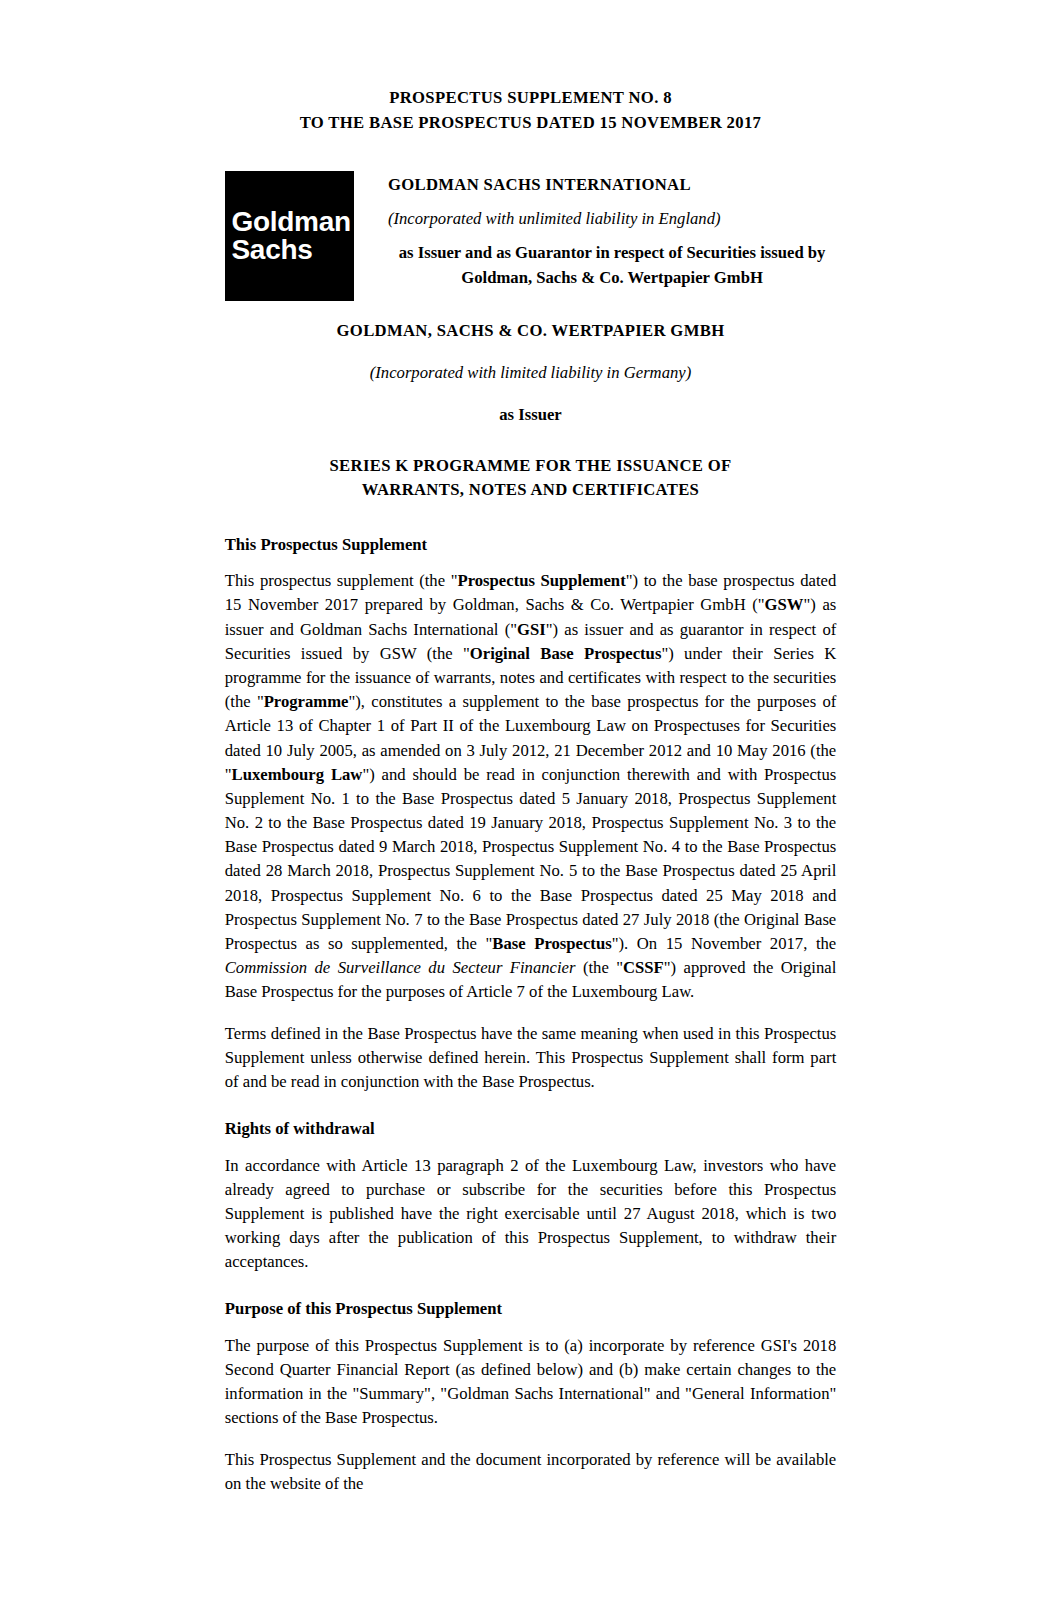PROSPECTUS SUPPLEMENT NO. 8 TO THE BASE PROSPECTUS DATED 15 NOVEMBER 2017
Goldman Sachs
GOLDMAN SACHS INTERNATIONAL
(Incorporated with unlimited liability in England)
as Issuer and as Guarantor in respect of Securities issued by
Goldman, Sachs & Co. Wertpapier GmbH
GOLDMAN, SACHS & CO. WERTPAPIER GMBH
(Incorporated with limited liability in Germany)
as Issuer
SERIES K PROGRAMME FOR THE ISSUANCE OF WARRANTS, NOTES AND CERTIFICATES
This Prospectus Supplement
This prospectus supplement (the "Prospectus Supplement") to the base prospectus dated 15 November 2017 prepared by Goldman, Sachs & Co. Wertpapier GmbH ("GSW") as issuer and Goldman Sachs International ("GSI") as issuer and as guarantor in respect of Securities issued by GSW (the "Original Base Prospectus") under their Series K programme for the issuance of warrants, notes and certificates with respect to the securities (the "Programme"), constitutes a supplement to the base prospectus for the purposes of Article 13 of Chapter 1 of Part II of the Luxembourg Law on Prospectuses for Securities dated 10 July 2005, as amended on 3 July 2012, 21 December 2012 and 10 May 2016 (the "Luxembourg Law") and should be read in conjunction therewith and with Prospectus Supplement No. 1 to the Base Prospectus dated 5 January 2018, Prospectus Supplement No. 2 to the Base Prospectus dated 19 January 2018, Prospectus Supplement No. 3 to the Base Prospectus dated 9 March 2018, Prospectus Supplement No. 4 to the Base Prospectus dated 28 March 2018, Prospectus Supplement No. 5 to the Base Prospectus dated 25 April 2018, Prospectus Supplement No. 6 to the Base Prospectus dated 25 May 2018 and Prospectus Supplement No. 7 to the Base Prospectus dated 27 July 2018 (the Original Base Prospectus as so supplemented, the "Base Prospectus"). On 15 November 2017, the Commission de Surveillance du Secteur Financier (the "CSSF") approved the Original Base Prospectus for the purposes of Article 7 of the Luxembourg Law.
Terms defined in the Base Prospectus have the same meaning when used in this Prospectus Supplement unless otherwise defined herein. This Prospectus Supplement shall form part of and be read in conjunction with the Base Prospectus.
Rights of withdrawal
In accordance with Article 13 paragraph 2 of the Luxembourg Law, investors who have already agreed to purchase or subscribe for the securities before this Prospectus Supplement is published have the right exercisable until 27 August 2018, which is two working days after the publication of this Prospectus Supplement, to withdraw their acceptances.
Purpose of this Prospectus Supplement
The purpose of this Prospectus Supplement is to (a) incorporate by reference GSI's 2018 Second Quarter Financial Report (as defined below) and (b) make certain changes to the information in the "Summary", "Goldman Sachs International" and "General Information" sections of the Base Prospectus.
This Prospectus Supplement and the document incorporated by reference will be available on the website of the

▶ [TASK INSTRUCTIONS]: Collect each line above holding the string "reference".

▶ [PROBLEM SOLUTION]:
The purpose of this Prospectus Supplement is to (a) incorporate by reference GSI's 2018 Second Quarter Financial Report (as defined below) and (b) make certain changes to the information in the "Summary", "Goldman Sachs International" and "General Information" sections of the Base Prospectus.
This Prospectus Supplement and the document incorporated by reference will be available on the website of the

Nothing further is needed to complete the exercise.